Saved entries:
□ □ □ □ □ □ □

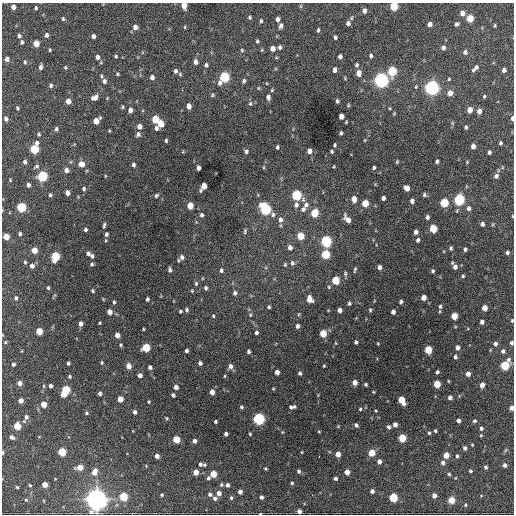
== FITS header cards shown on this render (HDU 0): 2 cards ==
NAXIS1  =                  512 / Axis length
NAXIS2  =                  512 / Axis length

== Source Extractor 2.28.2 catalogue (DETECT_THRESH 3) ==
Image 512 x 512 px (HDU 0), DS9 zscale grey, 1 PNG px = 1 image px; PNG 516 x 516 px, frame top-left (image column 1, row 512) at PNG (2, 3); no overlay
Background 1200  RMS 36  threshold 108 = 3 sigma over >= 5 px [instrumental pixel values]
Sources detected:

□ □ □ □ □ □ □

### Exercise goal:
Substitute "catalog" for "catalogue" throughout the data above, leaving everything else unchanged, and omit the pictures from the output.

### Written solution:
== FITS header cards shown on this render (HDU 0): 2 cards ==
NAXIS1  =                  512 / Axis length
NAXIS2  =                  512 / Axis length

== Source Extractor 2.28.2 catalog (DETECT_THRESH 3) ==
Image 512 x 512 px (HDU 0), DS9 zscale grey, 1 PNG px = 1 image px; PNG 516 x 516 px, frame top-left (image column 1, row 512) at PNG (2, 3); no overlay
Background 1200  RMS 36  threshold 108 = 3 sigma over >= 5 px [instrumental pixel values]
Sources detected:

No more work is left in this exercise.